Document excerpt =
§ §
While most of us like to think we come by our beliefs independently, new research out of Berkeley suggests otherwise.
In the study, published in Open Mind, some 600 participants were given a series of 30 statements ranging from “the Earth is flat” to “HIV causes AIDS” and asked to rate how strongly they believed them. Then they were shown how many others believed those statements and asked to reevaluate. The study found that subjects tended to adjust their level of certainty in response to what others believed.
“It makes a lot of sense that we use how popular a belief is in the world to guide how believable we think it is ourselves,” said lead author and developmental psychology graduate student Evan Orticio, Ph.D. ’25. “But where things can go wrong is on these online environments, where you don’t really get a representative state of the world.”
For one thing, internet algorithms are designed to promote more provocative stories to generate traffic, all but assuring that misinformation spreads faster than the truth.
§ §
Data shown =
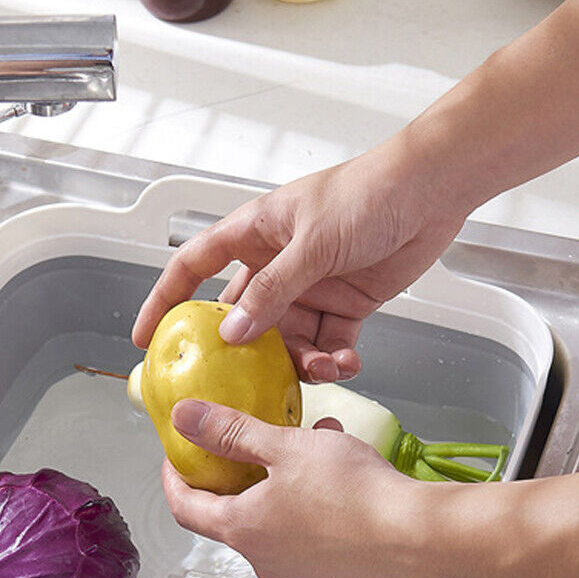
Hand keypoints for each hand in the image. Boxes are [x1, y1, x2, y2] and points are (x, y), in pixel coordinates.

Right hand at [132, 138, 468, 382]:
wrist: (431, 191)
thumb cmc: (367, 193)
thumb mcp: (312, 242)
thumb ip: (274, 290)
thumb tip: (234, 333)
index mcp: (255, 234)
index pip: (194, 267)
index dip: (166, 299)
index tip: (147, 337)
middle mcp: (277, 263)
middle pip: (244, 316)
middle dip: (243, 353)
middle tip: (242, 387)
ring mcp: (312, 286)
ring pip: (289, 338)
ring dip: (301, 360)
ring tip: (323, 367)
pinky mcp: (347, 303)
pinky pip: (329, 342)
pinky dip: (335, 358)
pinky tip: (347, 361)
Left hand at [161, 397, 428, 577]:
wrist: (416, 538)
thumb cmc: (351, 494)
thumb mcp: (285, 448)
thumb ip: (232, 432)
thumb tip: (184, 417)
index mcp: (242, 529)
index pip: (186, 507)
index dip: (174, 478)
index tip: (175, 453)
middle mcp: (263, 556)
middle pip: (228, 512)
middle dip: (230, 472)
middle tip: (231, 441)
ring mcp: (297, 565)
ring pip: (271, 511)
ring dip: (276, 474)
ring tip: (297, 435)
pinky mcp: (329, 564)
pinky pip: (304, 520)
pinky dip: (306, 488)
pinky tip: (334, 455)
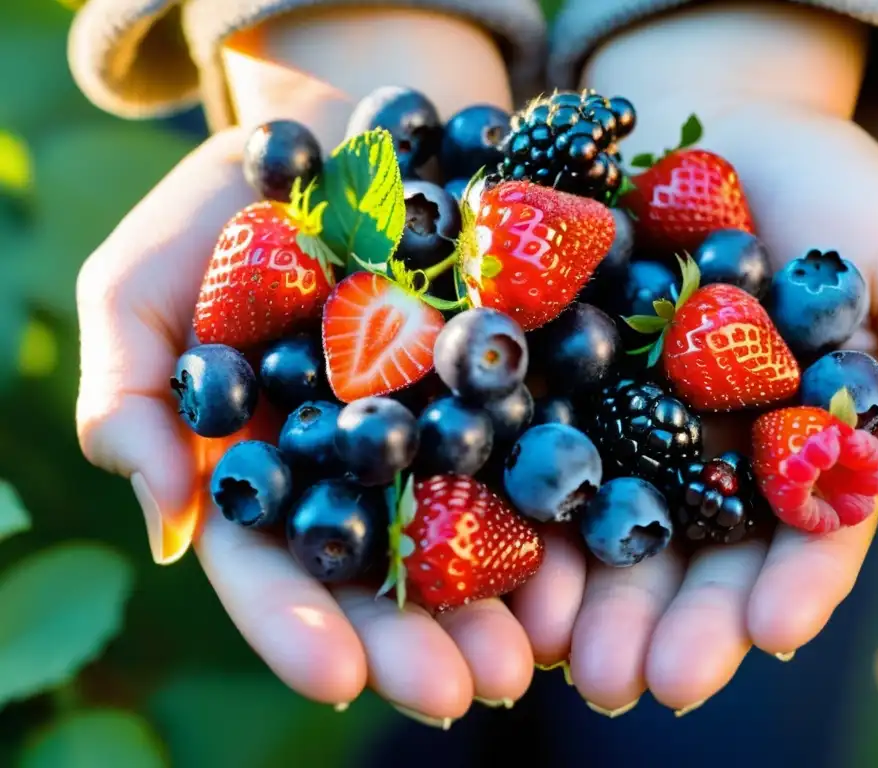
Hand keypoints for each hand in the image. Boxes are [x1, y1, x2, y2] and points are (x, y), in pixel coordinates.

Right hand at [76, 9, 535, 725]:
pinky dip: (571, 499)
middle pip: (388, 572)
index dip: (299, 624)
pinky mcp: (520, 386)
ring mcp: (447, 432)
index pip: (274, 565)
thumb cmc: (226, 212)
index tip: (340, 678)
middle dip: (422, 637)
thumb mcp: (143, 285)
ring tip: (543, 651)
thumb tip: (169, 527)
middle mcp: (364, 472)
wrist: (346, 137)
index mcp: (272, 469)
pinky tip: (599, 548)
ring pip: (476, 530)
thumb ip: (133, 399)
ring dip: (511, 598)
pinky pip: (549, 445)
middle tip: (469, 691)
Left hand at [507, 4, 877, 715]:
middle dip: (665, 624)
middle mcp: (698, 458)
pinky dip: (504, 505)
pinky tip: (486, 555)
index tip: (771, 631)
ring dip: (577, 595)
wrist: (713, 119)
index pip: (797, 542)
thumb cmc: (830, 190)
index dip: (788, 588)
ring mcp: (618, 425)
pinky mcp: (547, 382)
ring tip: (555, 651)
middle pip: (686, 559)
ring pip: (597, 528)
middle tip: (632, 681)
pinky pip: (523, 451)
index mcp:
§ §
Task prompt = Could you repeat word for word the part of the Berkeley belief study passage between "For one thing, internet" and "than the truth.", inclusive?

Written answer =
For one thing, internet algorithms are designed to promote more provocative stories to generate traffic, all but assuring that misinformation spreads faster than the truth.